編集労働の特色

 処が編集労働の特色は、第一に、その生産品たる編集物が、一つの作品又は論文というような夫々の特性に基く内容価値の所有者ではなくて、これ等の特性ある内容価値を平均するような輪郭的な価値(夫は例えば目次に現われる)と物的効果に基く外部価値(例えば装釘とか組み方)との所有者だということである。と云うのは、この生産品に於ては、個々の文章の内部価値は、全く輪郭的なもの例えば題と人名とによって置き代えられ、題と人名との結合がそして編集物の特有な価値である報道価値[#「報道価値」に傍点]を生産するのである。報道価値の所有者が交換価値を有つことによって産まれるものが広告価値[#「広告価値」に傍点]なのであるが、この広告価値は云うまでもなく物的感覚による効果に基かなくてはならない。
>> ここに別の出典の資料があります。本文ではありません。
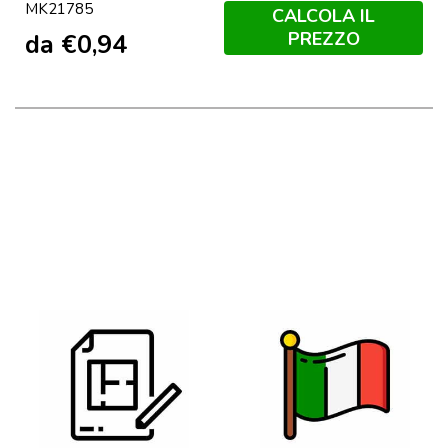
MK21785
CALCOLA IL
PREZZO
da
€
0,94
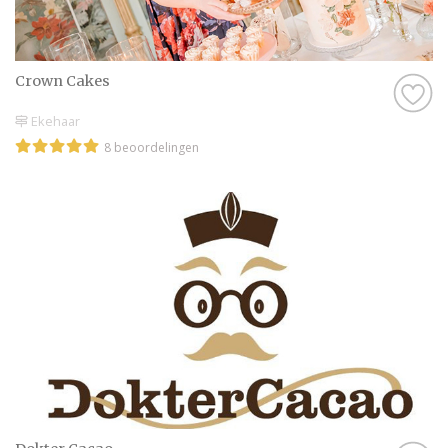
Crown Cakes
Ekehaar
8 beoordelingen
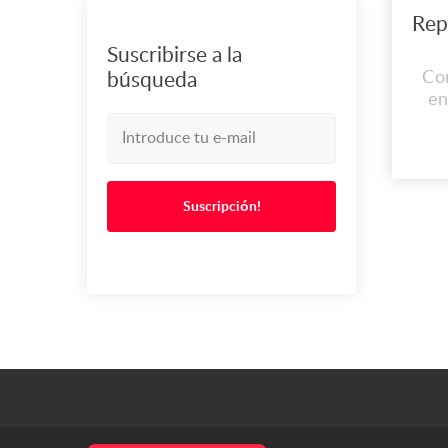
Suscribirse a la
Co
búsqueda
en
C
EX
LOS
de
Suscripción!
lle
el 
in
con 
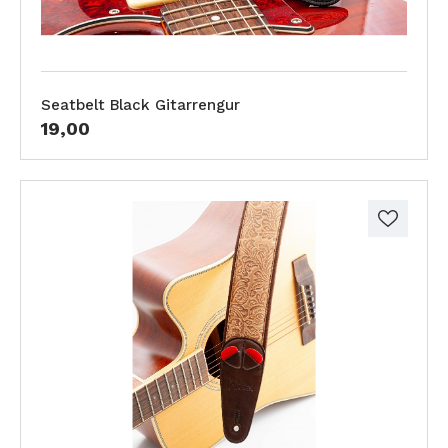
Seatbelt Black Gitarrengur
19,00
こういう価値物を生産することが編集労働の第一の特色なのである。――編集労働の第二の特色は、その労働価値がただ一回の労働の内に横たわるのではなくて、持続的な労働系列という形式的な過程の内に初めて横たわるという点にある。編集労働の価値はその週期性[#「週期性」に傍点]に依存することを注意すべきだ。 さてこういう編集労働の形態は単行本[#「単行本」に傍点]に於てよりも雑誌[#「雑誌」に傍点]に於て著しい。そしてそれが最も徹底した純粋な場合がとりも直さず新聞の編集なのである。第一に新聞が持つ報道価値乃至は広告価値は、個々の記事の殆んど凡てを匿名にする程個々の記事の内容的[#「内容的」に傍点]文筆価値を止揚して、輪郭的な編集価値を高揚するのであり、又第二に新聞は、定期刊行物の内、最も著しい――細かい――週期性を有つものである(粗大な週期はもはや週期ではない)。――かくて単なる文筆から編集にまで興味を進めて来た今日の若いインテリゲントにとって、新聞が興味の中心の位置を占めるようになって来たのは、だから甚だ必然的なのである。―― この必然性は、そしてアカデミー的学芸に対するジャーナリズムの優勢――之も亦資本が他の格子戸を通った屈折光なのだが――によって益々促進されて今日に至っている。新聞と同じに、同じイデオロギーの機関である大学も亦資本主義的に拡大した。それにも拘らず、インテリゲントは興味の眼を大学から新聞にまで転向しつつある。だから新聞が今日インテリゲントの興味を惹くようになったのは、人々が単純に信じるように新聞の社会的存在が大きくなったからではない。